### [Cytowany fragment]
Jak wspomniałem, ten materiał nie miał być żadnym atakiem, a jedynie sprostowaniem szkodliwych porad, które pokutują u mężczyzn, którym zależy, by się nauczyć, jak być atrakcyjnym. Dzięki za komentarz!
Nie zgadzam się kompletnie z niektórymi rzeczami. Przykład z mówieniem o byłych. Wspominanie poprzednich relacji, to najgorsza rzecz jaką można zrobić. Przecież idąc na randke, chcemy nowej świeżej osoby, która myśli o teraźniejszości lub przyszłości, nie żyje wspomnieniami poprzednich relacji. Gdy kobieta zaczyna mówic o byłych, to od razu staje się dla mnie aseksualna, nie mam ochoty na poznawanie. A poznawanie jako proces, powinien być ciut tajemniczy, nie chce nosić bagażu w postaci przeszłości. Poza tym gdzie jest granica? wspominanie nieudanego seksu? Myśe, że łatwo tutaj właśnie taką granicę przekroczyć.
Jak najbardziej mówienie o byłych w postaci żalenia się lub służenia dziewczynie za poduszkę do wypłakania odpada. Ja mówię o konstruktywnej rozmowie, gdzie rozmawiacie o swoich oczekiwaniach. Myślę, że gdybyś posłuchał przykładu takiej rozmowy drastycznie zmieniłbyś zdanie :) Dzięki za komentarz, pozdrawiam!
@@AtrakcyjnyFacet Zgadza się, mówienie kobiecie, że podobają mi się kobiety takie i takie, komunikuje kobiecie, że mamy wymagania, że nie slinimy się na nią jak pieski, że musi się wykazać, a jeszcze lepiej jak w rozmowie kobieta sama nas o to pyta, bada w czym gustujemy, bo wtedy czuć, że jest zainteresowana, ale jeśli opowiada o ex źle, żali się, kiedyś jedna to mi mówiła, co sexualnie robiła w łożku z takim, to odrazu mi się odechciało z taką czegokolwiek, ewentualnie na szybką akcję i nic więcej.

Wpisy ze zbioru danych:
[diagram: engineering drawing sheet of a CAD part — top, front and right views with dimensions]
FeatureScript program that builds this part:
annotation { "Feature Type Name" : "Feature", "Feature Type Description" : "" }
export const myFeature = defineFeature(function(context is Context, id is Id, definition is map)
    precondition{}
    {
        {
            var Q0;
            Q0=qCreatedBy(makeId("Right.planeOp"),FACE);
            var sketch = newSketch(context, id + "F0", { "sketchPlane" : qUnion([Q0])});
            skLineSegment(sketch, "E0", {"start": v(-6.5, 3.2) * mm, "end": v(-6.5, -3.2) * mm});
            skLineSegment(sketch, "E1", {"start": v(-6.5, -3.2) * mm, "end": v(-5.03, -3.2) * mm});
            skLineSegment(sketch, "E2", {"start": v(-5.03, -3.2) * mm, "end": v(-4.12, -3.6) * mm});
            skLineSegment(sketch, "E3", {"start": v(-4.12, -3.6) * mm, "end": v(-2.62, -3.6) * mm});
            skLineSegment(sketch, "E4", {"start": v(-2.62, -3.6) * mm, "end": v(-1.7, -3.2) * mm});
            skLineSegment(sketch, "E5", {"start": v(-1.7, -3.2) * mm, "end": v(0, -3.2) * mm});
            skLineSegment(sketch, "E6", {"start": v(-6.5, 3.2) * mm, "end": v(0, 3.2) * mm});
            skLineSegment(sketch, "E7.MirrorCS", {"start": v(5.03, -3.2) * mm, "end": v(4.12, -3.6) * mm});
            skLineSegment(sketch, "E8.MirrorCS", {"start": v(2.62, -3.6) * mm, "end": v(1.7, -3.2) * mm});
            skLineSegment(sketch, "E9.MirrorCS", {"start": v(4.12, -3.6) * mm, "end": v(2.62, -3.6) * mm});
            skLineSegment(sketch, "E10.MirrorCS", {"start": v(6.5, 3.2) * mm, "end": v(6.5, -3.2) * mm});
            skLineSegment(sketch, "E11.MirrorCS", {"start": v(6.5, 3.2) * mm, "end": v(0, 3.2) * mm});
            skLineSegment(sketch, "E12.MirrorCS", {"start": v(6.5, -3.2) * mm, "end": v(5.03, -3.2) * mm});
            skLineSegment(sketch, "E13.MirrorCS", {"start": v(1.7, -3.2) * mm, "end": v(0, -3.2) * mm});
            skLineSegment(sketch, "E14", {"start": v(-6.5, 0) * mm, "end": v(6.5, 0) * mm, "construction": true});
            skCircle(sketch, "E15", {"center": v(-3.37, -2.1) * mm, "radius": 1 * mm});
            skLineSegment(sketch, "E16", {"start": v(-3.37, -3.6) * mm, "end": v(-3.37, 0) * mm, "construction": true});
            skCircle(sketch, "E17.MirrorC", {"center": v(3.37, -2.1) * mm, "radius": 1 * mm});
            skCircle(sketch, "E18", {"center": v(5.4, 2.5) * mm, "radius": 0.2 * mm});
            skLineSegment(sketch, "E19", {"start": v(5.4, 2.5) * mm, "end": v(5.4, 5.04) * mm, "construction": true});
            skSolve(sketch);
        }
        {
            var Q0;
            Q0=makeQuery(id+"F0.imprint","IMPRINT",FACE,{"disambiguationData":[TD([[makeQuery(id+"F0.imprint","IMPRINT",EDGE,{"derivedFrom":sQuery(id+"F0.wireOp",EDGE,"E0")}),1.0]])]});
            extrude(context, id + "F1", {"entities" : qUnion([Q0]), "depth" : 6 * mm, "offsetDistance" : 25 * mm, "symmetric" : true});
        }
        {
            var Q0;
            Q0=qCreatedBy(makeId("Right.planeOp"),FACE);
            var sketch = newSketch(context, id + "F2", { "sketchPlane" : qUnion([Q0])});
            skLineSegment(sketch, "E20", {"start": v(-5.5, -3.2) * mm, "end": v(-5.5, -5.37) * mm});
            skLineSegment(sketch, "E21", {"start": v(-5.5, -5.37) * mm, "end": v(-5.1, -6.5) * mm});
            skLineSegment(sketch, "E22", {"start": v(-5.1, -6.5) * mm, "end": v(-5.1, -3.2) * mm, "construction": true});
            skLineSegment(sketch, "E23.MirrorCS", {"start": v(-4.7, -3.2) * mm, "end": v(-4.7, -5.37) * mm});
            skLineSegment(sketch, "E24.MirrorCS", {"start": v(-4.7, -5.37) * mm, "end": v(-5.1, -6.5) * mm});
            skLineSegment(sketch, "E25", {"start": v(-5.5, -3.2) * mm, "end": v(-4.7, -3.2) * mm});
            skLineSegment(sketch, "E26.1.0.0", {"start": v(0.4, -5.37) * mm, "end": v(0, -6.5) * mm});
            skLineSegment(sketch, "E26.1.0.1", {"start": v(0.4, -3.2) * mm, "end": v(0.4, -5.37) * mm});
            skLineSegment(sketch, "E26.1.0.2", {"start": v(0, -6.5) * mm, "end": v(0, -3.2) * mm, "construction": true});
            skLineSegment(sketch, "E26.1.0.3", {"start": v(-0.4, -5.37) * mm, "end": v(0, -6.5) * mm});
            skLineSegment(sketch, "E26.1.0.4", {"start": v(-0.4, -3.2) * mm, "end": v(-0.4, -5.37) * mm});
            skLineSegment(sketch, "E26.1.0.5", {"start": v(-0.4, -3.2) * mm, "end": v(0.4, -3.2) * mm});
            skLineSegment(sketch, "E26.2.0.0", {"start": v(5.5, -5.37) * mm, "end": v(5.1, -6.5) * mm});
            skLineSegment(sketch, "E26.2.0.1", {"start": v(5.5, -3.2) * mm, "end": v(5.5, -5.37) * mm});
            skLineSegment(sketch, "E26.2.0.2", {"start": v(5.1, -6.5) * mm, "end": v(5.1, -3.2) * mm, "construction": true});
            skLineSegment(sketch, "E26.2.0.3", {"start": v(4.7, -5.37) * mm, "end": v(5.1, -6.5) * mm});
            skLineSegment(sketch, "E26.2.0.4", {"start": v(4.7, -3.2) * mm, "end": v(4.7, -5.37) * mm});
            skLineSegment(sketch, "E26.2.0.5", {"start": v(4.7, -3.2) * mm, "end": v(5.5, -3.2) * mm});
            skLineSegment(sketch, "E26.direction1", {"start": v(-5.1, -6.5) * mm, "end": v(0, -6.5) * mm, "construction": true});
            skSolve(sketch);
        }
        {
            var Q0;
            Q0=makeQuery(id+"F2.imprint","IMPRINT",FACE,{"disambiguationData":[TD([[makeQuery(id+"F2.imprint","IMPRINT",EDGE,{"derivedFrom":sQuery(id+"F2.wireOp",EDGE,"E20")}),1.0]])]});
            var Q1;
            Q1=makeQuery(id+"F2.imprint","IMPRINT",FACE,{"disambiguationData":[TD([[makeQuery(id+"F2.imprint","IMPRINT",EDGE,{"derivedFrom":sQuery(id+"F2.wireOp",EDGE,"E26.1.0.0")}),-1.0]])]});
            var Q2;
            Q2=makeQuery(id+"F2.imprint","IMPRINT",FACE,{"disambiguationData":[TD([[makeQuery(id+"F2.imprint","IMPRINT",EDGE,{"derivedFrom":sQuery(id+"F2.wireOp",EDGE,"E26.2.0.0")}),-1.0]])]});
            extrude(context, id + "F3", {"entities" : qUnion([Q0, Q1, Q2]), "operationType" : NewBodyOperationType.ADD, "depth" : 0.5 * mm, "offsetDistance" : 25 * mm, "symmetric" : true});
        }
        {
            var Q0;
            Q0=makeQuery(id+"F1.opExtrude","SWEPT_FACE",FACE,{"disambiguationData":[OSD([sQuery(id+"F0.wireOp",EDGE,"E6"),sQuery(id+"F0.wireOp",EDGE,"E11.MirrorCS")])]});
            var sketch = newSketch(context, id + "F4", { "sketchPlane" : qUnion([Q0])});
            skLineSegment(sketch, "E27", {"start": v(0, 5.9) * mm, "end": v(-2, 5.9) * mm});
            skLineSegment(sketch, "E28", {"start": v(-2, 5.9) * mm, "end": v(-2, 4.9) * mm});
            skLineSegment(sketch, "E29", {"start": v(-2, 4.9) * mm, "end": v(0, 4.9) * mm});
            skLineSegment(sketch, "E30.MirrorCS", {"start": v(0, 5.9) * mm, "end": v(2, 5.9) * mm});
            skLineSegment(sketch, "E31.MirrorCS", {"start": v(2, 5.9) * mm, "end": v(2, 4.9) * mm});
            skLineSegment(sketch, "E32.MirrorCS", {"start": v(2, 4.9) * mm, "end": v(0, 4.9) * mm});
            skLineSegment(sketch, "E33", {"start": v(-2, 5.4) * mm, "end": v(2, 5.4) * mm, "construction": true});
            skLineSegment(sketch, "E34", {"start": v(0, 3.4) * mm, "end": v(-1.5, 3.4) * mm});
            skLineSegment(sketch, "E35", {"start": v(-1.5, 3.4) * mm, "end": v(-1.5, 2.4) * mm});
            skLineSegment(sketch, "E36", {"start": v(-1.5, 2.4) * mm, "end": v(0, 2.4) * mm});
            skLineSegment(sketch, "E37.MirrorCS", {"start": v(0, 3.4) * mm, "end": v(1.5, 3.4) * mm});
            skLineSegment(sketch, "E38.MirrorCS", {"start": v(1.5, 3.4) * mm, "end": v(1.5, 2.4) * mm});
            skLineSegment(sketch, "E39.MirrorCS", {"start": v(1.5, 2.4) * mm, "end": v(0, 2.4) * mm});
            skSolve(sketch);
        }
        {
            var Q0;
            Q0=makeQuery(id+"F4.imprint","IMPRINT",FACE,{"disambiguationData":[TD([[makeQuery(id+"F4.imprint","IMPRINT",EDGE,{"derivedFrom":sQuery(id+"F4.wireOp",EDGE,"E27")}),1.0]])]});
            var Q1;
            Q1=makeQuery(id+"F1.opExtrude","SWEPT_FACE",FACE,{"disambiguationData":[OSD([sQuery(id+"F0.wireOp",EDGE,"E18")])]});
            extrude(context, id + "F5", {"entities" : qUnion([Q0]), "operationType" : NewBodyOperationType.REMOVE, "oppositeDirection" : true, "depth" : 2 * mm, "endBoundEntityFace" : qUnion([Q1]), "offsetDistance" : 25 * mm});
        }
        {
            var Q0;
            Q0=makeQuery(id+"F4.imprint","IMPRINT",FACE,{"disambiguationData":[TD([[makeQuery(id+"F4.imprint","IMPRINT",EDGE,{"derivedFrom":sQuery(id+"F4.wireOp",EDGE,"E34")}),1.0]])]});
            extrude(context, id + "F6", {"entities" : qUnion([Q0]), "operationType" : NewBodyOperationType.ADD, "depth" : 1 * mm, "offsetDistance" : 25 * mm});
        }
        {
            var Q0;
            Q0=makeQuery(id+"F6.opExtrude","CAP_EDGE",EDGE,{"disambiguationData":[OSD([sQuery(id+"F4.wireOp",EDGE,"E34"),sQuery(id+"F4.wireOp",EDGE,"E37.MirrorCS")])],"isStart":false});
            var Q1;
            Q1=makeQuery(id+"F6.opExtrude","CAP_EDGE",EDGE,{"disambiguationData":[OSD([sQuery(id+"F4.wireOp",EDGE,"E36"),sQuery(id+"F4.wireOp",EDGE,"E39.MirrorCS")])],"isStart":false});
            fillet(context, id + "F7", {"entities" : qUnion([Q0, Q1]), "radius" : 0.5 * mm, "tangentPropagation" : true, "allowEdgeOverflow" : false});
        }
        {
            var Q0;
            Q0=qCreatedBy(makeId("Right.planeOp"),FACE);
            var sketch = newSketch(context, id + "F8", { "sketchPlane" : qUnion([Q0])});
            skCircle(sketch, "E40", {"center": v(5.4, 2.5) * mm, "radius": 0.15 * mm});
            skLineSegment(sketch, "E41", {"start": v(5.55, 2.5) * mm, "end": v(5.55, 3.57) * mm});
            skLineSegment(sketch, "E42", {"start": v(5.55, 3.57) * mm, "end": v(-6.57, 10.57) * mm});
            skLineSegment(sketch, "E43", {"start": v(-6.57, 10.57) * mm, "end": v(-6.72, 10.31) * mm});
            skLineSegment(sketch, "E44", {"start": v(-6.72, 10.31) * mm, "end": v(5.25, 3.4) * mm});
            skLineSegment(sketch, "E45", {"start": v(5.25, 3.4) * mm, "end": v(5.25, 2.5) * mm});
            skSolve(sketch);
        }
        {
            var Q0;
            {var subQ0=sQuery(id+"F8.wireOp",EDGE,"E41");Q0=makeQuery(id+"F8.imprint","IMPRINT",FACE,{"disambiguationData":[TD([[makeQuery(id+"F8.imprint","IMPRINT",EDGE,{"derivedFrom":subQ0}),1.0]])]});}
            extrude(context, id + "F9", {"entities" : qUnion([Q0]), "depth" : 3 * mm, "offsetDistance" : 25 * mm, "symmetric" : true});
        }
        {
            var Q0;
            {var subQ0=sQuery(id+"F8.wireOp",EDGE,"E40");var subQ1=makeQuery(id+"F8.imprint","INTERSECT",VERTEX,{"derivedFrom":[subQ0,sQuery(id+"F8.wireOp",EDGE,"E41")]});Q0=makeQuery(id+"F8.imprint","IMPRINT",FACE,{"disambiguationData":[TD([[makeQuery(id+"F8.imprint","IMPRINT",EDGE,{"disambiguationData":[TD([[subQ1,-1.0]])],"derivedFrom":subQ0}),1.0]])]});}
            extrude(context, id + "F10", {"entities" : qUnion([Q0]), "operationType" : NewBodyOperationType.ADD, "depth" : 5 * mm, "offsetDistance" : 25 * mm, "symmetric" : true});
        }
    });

### [Wykonaj zadania]
A: Oceń, czy poniższe stwierdzenia są zgodne z cytowanym fragmentem. Przy każdym odpowiedz „tak” lub „nie” i przytocz dosłownie rozstrzygające słowa fragmentu.
(i) Jeden z komentujących uważa wspominanie poprzednich relacji za najgorszą rzecz, jaką można zrobić.
(ii) Autor odpowiedzi zgadza się, że żalenie się na byłych nie wchodzi w grę.
(iii) Omawiany materiał miał być atakiem na mężczyzn szukających porad.
B: Co według cytowanego fragmentu komunikuje kobiecie mówienie jej, że podobają nam się kobiety takie i takie?

### [Odpowiedzi do zadań]
A:
(i) Tak: „Wspominanie poprzednich relacji, to najgorsza rzecz jaką można zrobić.”
(ii) Tak: „Jak najbardziej mówienie o byłych w postaci żalenia się lub służenia dziewczynie za poduszkę do wypłakania odpada.”
(iii) Nie: „ten materiał nie miał być żadnym atakiem, a jedynie sprostowaniem szkodliwych porad”.

B: Komunikuje jej, „że mamy wymagania, że nie slinimy się na nią jak pieski, że musi się wykazać”.